Kyle the Pre-persistent

This entry was posted in Google App Engine and tagged . Bookmark the permalink. Follow any comments here with the RSS feed for this post.
  • http://kyle.baley.org Kyle Baley

    Folks, when I said “IT’S BETTER THAN THE WAY YOU’RE DOING IT!” that was meant to inspire you to show me up by describing a better way of doing it, not discuss the semantics of the field names I used.

    “Audit fields” was clearly the wrong term to use. Please disregard it and substitute “stuff we care about”. Of the six fields, the dateModified is actually the one we use most often, primarily in administrative functions and reports.

  • Damien

    I agree – it’s fine to record “createdAt/By” and “deletedAt/By” because, *in those instances*, these are events that occur only once, and by a single user. But Modification is something that can/will occur multiple times.

    I had intended to post exactly this point, but found that Michael had already beaten me to it.

  • Wilmer Comeaux

    I have always tried to approach auditing and logging as a cross-cutting-concern that is attachable/detachable via configuration. My business process usually doesn’t care who updated an entity, or when. But, somesone will always need a report that shows the information. As Michael said, append-only is the only way to get a true log or audit of what has happened. And there are plenty of good ways to accomplish that and not have your repository or entities even know it is happening.
    I’ve been using frameworks like Spring for years to handle this – it is one of the textbook examples of a cross-cutting concern, even if your business process makes use of the audit-information.

    Also, as noted by Michael, if your entities have dateModified, modifiedBy, etc then there are better ways. I won’t say you are “doing it wrong” because, occassionally there may be a good reason for doing it. :) However, I have always found a more generic audit system is far more useful. I don’t often want to know who all has “updated a person”. What I find more valuable is knowing, “what was happening in the system when this person was updated”. A general auditing system will, however, provide both.

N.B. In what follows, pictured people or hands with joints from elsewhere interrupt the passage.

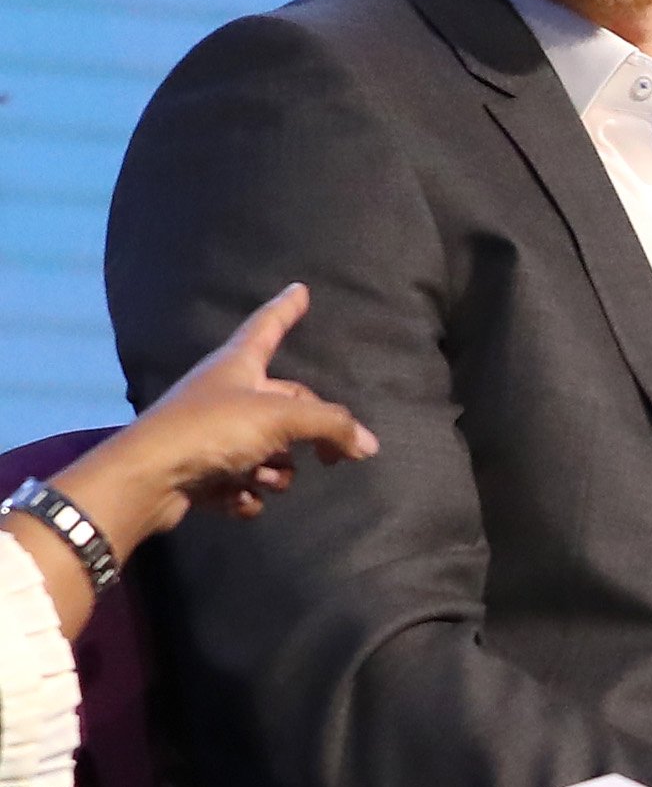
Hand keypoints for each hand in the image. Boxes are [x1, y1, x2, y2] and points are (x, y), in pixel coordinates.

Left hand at [65, 288, 370, 548]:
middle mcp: (227, 393)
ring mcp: (215, 433)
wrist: (149, 477)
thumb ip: (331, 426)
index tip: (299, 290)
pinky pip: (245, 482)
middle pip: (287, 404)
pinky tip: (239, 497)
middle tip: (335, 457)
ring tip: (262, 476)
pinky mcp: (205, 471)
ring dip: (276, 470)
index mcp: (238, 366)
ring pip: (270, 450)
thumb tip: (368, 443)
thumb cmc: (212, 429)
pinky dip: (248, 494)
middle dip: (310, 433)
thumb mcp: (280, 418)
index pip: (268, 327)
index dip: (286, 310)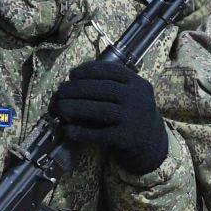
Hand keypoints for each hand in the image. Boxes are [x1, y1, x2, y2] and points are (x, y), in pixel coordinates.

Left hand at [50, 59, 170, 174]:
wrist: (151, 140)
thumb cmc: (133, 112)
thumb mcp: (132, 93)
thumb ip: (111, 84)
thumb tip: (73, 80)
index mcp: (137, 84)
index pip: (111, 70)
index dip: (88, 70)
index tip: (72, 75)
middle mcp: (136, 98)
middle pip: (101, 89)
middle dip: (76, 88)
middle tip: (60, 91)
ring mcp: (131, 118)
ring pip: (97, 110)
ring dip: (74, 107)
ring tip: (60, 107)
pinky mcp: (124, 137)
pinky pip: (97, 133)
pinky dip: (79, 131)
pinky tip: (67, 129)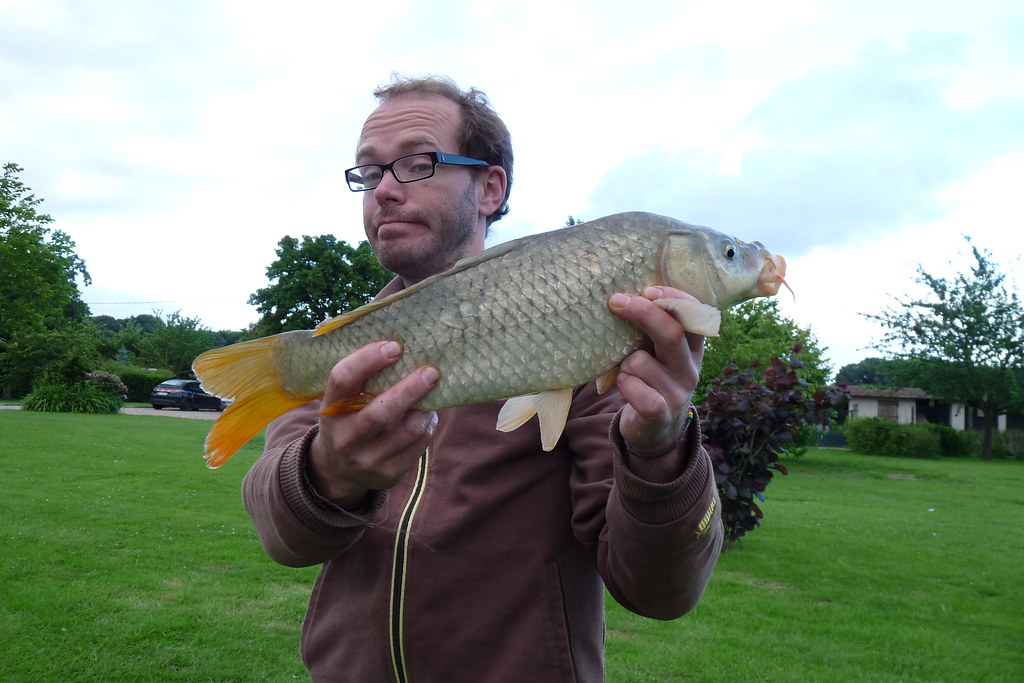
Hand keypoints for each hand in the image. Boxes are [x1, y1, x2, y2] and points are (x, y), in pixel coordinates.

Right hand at [308, 340, 439, 508]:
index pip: (343, 379)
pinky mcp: (388, 474)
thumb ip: (359, 373)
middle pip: (380, 411)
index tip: (394, 346)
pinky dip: (428, 425)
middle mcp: (345, 437)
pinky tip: (427, 415)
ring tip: (431, 394)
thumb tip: (388, 328)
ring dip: (425, 408)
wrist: (337, 470)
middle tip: (431, 371)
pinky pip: (419, 445)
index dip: (368, 359)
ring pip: (407, 430)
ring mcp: (366, 459)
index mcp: (330, 409)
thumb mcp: (341, 399)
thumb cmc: (347, 418)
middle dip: (410, 388)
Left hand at [608, 286, 704, 451]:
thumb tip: (625, 293)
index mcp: (693, 349)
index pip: (695, 315)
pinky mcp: (660, 412)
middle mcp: (690, 369)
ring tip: (626, 371)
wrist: (655, 430)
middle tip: (616, 301)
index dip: (674, 298)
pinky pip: (634, 388)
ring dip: (623, 362)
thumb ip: (653, 329)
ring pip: (640, 361)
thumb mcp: (658, 353)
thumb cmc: (651, 380)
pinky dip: (623, 384)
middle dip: (643, 313)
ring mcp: (677, 392)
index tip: (647, 289)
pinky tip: (626, 387)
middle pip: (672, 333)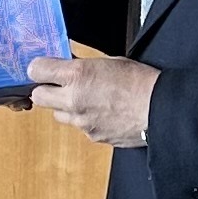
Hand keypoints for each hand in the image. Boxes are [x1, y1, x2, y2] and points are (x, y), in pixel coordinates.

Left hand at [26, 55, 155, 147]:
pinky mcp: (91, 136)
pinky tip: (101, 113)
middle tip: (59, 85)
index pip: (36, 70)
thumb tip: (66, 63)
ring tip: (86, 100)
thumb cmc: (140, 82)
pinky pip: (78, 127)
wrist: (160, 109)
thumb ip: (82, 65)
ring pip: (57, 114)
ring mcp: (81, 121)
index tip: (43, 68)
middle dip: (46, 90)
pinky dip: (84, 120)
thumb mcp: (108, 62)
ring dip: (65, 107)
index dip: (39, 68)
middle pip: (38, 97)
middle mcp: (74, 100)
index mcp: (77, 75)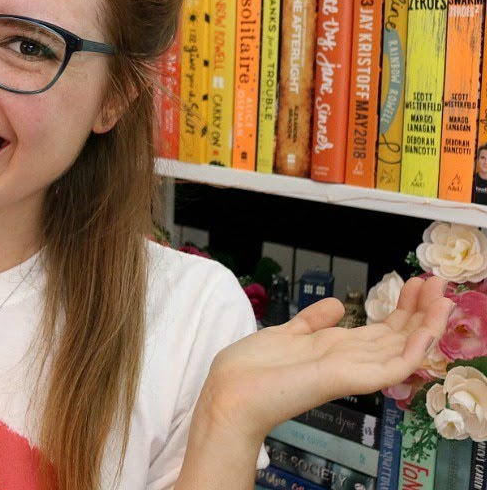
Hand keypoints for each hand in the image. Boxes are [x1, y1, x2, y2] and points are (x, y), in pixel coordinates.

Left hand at [199, 275, 453, 442]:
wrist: (230, 395)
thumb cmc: (250, 370)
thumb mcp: (285, 334)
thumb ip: (311, 322)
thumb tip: (334, 305)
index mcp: (335, 349)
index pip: (380, 329)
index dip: (402, 307)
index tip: (416, 283)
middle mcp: (349, 359)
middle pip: (397, 335)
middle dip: (421, 309)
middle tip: (440, 282)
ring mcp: (352, 370)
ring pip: (402, 349)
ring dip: (427, 324)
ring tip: (445, 298)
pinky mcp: (350, 379)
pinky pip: (392, 368)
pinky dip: (414, 350)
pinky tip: (428, 329)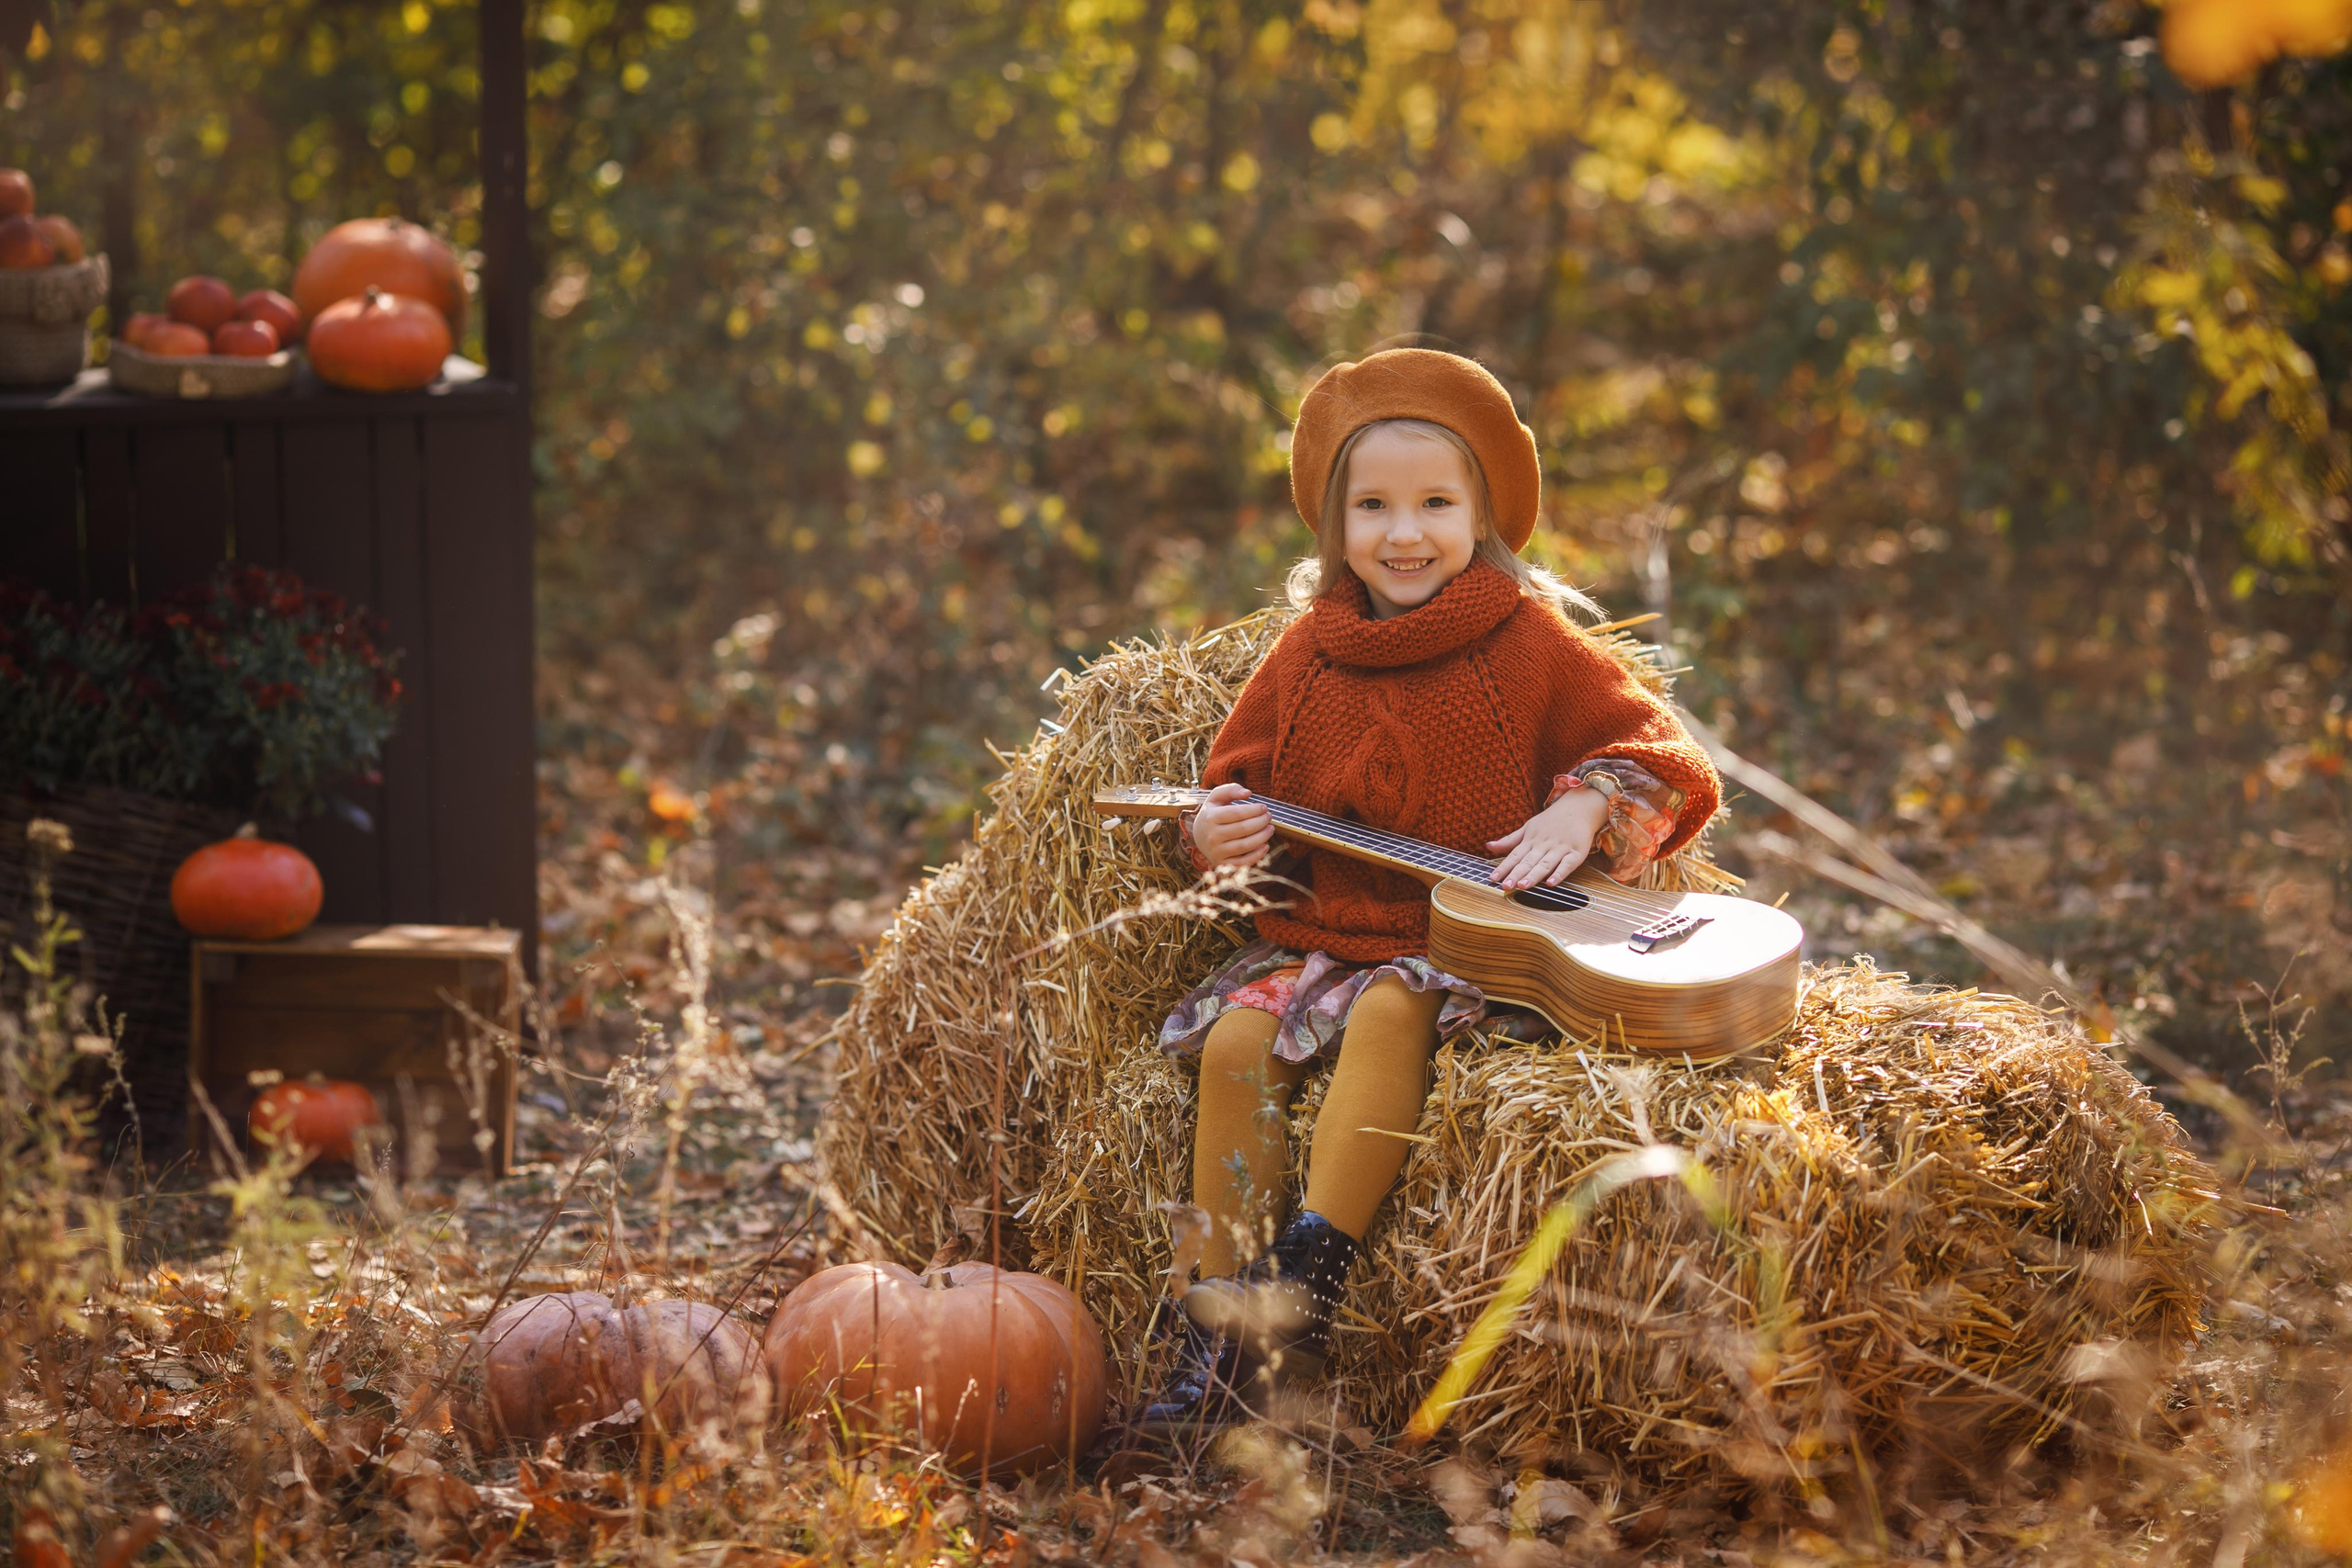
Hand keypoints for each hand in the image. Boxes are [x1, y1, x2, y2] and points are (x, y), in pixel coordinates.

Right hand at [1190, 782, 1274, 867]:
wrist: (1198, 836)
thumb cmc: (1212, 814)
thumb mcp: (1216, 798)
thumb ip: (1230, 789)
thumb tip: (1248, 793)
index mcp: (1210, 817)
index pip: (1237, 813)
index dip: (1254, 810)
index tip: (1264, 808)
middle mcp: (1212, 836)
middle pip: (1243, 829)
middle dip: (1261, 822)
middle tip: (1268, 817)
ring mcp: (1217, 851)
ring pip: (1245, 845)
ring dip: (1262, 837)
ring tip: (1270, 829)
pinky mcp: (1222, 863)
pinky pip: (1242, 862)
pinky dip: (1257, 855)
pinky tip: (1265, 846)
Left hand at [1485, 787, 1608, 888]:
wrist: (1580, 807)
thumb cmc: (1552, 821)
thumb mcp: (1528, 827)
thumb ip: (1510, 840)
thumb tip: (1488, 846)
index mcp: (1531, 840)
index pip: (1514, 855)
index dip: (1504, 867)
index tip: (1493, 878)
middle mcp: (1544, 844)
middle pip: (1528, 861)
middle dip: (1516, 874)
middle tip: (1505, 886)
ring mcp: (1560, 848)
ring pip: (1545, 864)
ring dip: (1534, 875)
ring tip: (1522, 886)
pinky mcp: (1576, 853)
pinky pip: (1567, 865)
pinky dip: (1560, 874)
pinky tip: (1551, 883)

    Plus, you never have to write it more than once. :)

  • Anonymous

    No more bold than ”
    IT’S BETTER THAN THE WAY YOU’RE DOING IT!” :)

    My point is that you capture only the date of the most recent modification. You don’t capture the history of changes to the entity. To me, “audit” implies that I can see the full history, hence the need for an append-only model.

  • http://kyle.baley.org Kyle Baley

    I don’t know about that. Without knowing what we’re using the fields for, it’s kind of bold to assume we’re doing it wrong, yesno? I would think most people would look at dateModified and conclude that it means “date any fields other than the audit fields changed”.I could have called the fields “meta info we care about” but “audit fields” already brings up useful connotations that I didn’t want to have to explain.

  • Anonymous

    If you have an audit field called dateModified, then you are doing it wrong. How can you audit something that you modify? That destroys the prior state, as well as the prior modification audit record.

    Any auditable system has to be append-only.

  • http://kyle.baley.org Kyle Baley

    Yes, I probably could.

  • Ayende Rahien

    Can’t you create a global ThreadLocal variable, set it in the beginning of the request and then read it from your calback?